■ **Exercise**:
In the entries below, find the line with "right eye: (454, 226)" and the line with "right wrist: (178, 719)". Return those two lines and all lines between them, exactly.

■ **Dataset entries**:

-*-

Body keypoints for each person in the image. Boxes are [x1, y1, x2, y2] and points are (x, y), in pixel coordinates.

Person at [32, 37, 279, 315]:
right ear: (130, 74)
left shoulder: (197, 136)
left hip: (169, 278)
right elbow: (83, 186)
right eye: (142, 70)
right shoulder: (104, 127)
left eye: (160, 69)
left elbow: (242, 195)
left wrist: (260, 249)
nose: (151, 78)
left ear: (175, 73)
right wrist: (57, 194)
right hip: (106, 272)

-*-

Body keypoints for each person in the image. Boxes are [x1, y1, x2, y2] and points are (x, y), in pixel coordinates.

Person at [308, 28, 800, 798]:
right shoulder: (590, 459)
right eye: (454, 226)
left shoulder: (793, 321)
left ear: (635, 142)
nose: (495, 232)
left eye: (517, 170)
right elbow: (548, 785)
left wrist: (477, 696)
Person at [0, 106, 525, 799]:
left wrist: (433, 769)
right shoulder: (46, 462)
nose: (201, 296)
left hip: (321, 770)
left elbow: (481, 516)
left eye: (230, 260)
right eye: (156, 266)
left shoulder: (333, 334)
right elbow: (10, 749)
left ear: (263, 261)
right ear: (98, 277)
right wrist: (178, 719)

-*-

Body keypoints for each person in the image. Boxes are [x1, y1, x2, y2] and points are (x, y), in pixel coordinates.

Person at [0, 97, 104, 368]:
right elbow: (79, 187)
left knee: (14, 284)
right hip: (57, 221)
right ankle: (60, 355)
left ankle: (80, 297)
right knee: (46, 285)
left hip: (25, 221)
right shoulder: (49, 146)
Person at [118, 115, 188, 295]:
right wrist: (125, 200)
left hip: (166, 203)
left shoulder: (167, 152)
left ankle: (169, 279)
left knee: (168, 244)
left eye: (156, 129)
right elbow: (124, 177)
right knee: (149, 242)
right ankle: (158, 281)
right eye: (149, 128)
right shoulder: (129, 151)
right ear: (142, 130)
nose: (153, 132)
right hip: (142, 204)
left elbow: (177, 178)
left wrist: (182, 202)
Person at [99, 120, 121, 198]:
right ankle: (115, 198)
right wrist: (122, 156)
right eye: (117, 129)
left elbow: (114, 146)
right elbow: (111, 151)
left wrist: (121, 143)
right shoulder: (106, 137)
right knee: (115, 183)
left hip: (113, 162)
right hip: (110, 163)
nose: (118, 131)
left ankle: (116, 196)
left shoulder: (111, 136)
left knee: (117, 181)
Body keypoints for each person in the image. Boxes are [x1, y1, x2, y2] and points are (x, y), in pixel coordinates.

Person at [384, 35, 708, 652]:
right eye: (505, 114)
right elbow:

-*-

■ **Output of the exercise**:
right eye: (454, 226)
left shoulder: (793, 321)
left ear: (635, 142)
nose: (495, 232)
left eye: (517, 170)
right elbow: (548, 785)
left wrist: (477, 696)
Person at [0, 106, 525, 799]:
left wrist: (433, 769)
right shoulder: (46, 462)
nose: (201, 296)
left hip: (321, 770)
left elbow: (481, 516)
left eye: (230, 260)
right eye: (156, 266)
left shoulder: (333, 334)
right elbow: (10, 749)
left ear: (263, 261)
right ear: (98, 277)
right wrist: (178, 719)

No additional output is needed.